Now apply the same reasoning to coal. You may find about the world—you may see even in England alone—every gradation between coal and growing forest. You may see the forest growing in its bed of vegetable mould; you may see the forest dead and converted into peat, with stems and roots in it; that, again, into sunken forests, like those to be seen below high-water mark on many coasts of this island. You find gradations between them and beds of lignite, or wood coal; then gradations between lignite and common or bituminous coal; and then gradations between common coal and culm, or anthracite, such as is found in South Wales. Have you not a right to say, “These are all but varieties of the same kind of thing—namely, vegetable matter? They have a common origin—namely, woody fibre. And coal, or rather culm, is the last link in a series of transformations from growing vegetation?”

This is our first theory. Let us try to verify it, as scientific men are in the habit of doing, by saying, If that be true, then something else is likely to be true too.

If coal has all been vegetable soil, then it is likely that some of it has not been quite converted into shapeless coal. It is likely that there will be vegetable fibre still to be seen here and there; perhaps leaves, perhaps even stems of trees, as in a peat bog. Let us look for them.

You will not need to look far. The coal, and the sands and shales which accompany the coal, are so full of plant-remains, that three hundred species were known to Adolphe Brongniart as early as 1849, and that number has largely increased since.

Now one point is specially noticeable about these plants of the coal; namely, that they may at least have grown in swamps.

First, you will be interested if you study the coal flora, with the abundance, beauty, and variety of the ferns. Now ferns in these islands grow principally in rocky woods, because there, beside the moisture, they get from decaying vegetable or decaying rock, especially limestone, the carbonic acid which is their special food, and which they do not get on our dry pastures, and still less in our cultivated fields. But in these islands there are two noble species, at least, which are true swamp-ferns; the Lastræa Thelypteris, which of old filled the fens, but is now all but extinct; and the Osmunda, or King-fern, which, as all know, will grow wherever it is damp enough about the roots. In Hampshire, in Devon, and Cornwall, and in the southwest of Ireland, the King-fern too is a true swamp fern. But in the Tropics I have seen more than once noble tree-ferns growing in wet savannahs at the sea-level, as freely as in the mountain-woods; ferns with such a stem as some of the coal ferns had, some fifteen feet in height, under which, as one rode on horseback, one saw the blazing blue sky, as through a parasol of delicate lace, as men might have long ages since have seen it, through the plumed fronds of the ferns now buried in the coal, had there only been a man then created to enjoy its beauty.

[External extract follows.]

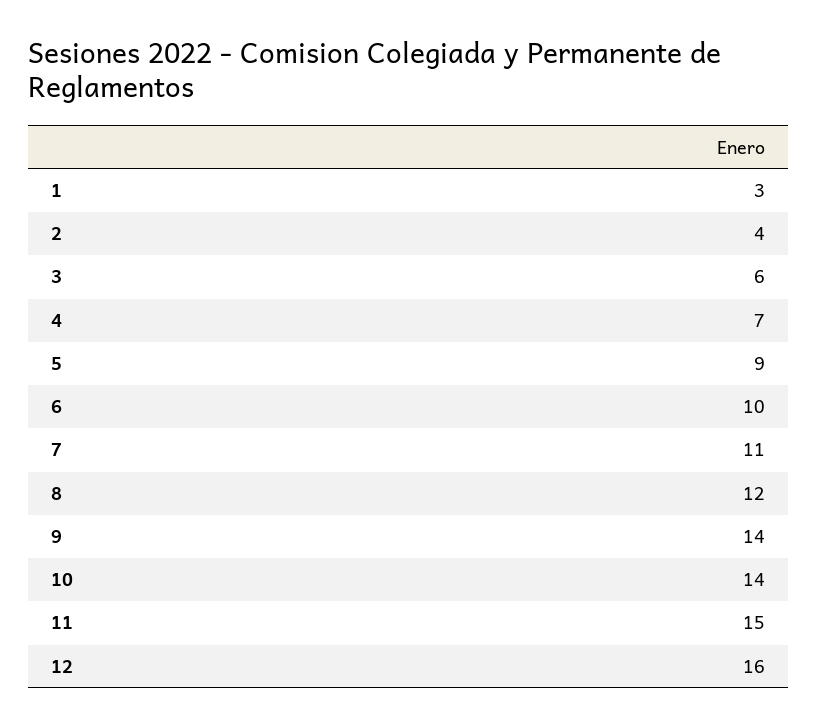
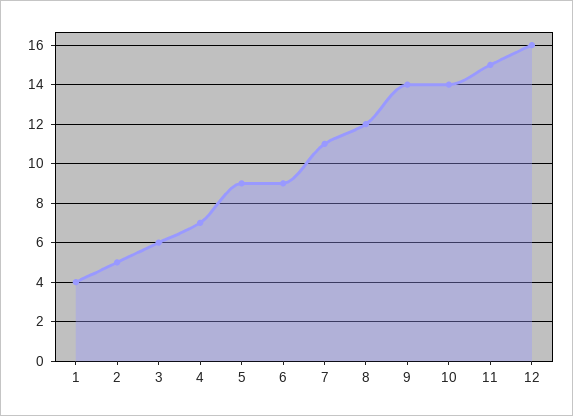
1: 3 -> 4
2: 4 -> 5
6: 10 -> 9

Next we find plants called by geologists Calamites. There is no doubt now that they are of the same family as our Equiseta, or horse-tails, a race which has, over most parts of the globe, dwindled down now from twenty or thirty feet in height, as they were in the old coal measures, to paltry little weeds. The tallest Equisetum in England—the beautiful E. Telmateia—is seldom five feet high. But they, too, are mostly mud and swamp plants; and so may the Calamites have been.

The Lepidodendrons, again, are without doubt the splendid old representatives of a family now dwindled down to such creeping things as our club-mosses, or Lycopodiums. Now it is a certain fact, which can be proved by the microscope, that a very great part of the best coal is actually made up of millions of the minute seeds of club-mosses, such as grow—a few of them, and those very small—on our moors; a proof, surely, not only of the vast amount of the vegetation in the coal-making age, but also of the vast time during which it lasted. The Lepidodendra may have been fifty or sixty feet high. There is not a Lycopodium in the world now, I believe, five feet high. But the club-mosses are now, in these islands and elsewhere, lovers of wet and peaty soils, and so may their huger prototypes have been, in the old forests of the coal.

Of the Sigillariæ we cannot say as much with certainty, for botanists are not agreed as to what low order of flowerless plants they belong. But that they rooted in clay beds there is proof, as you will hear presently.

And as to the Conifers, or pine-like trees—the Dadoxylon, of which the pith goes by the name of Sternbergia, and the uncertain tree which furnishes in some coal-measures bushels of a seed connected with that of the yew—we may suppose that they would find no more difficulty in growing in swamps than the cypress, which forms so large a portion of the vegetation in the swamps of the Southern United States.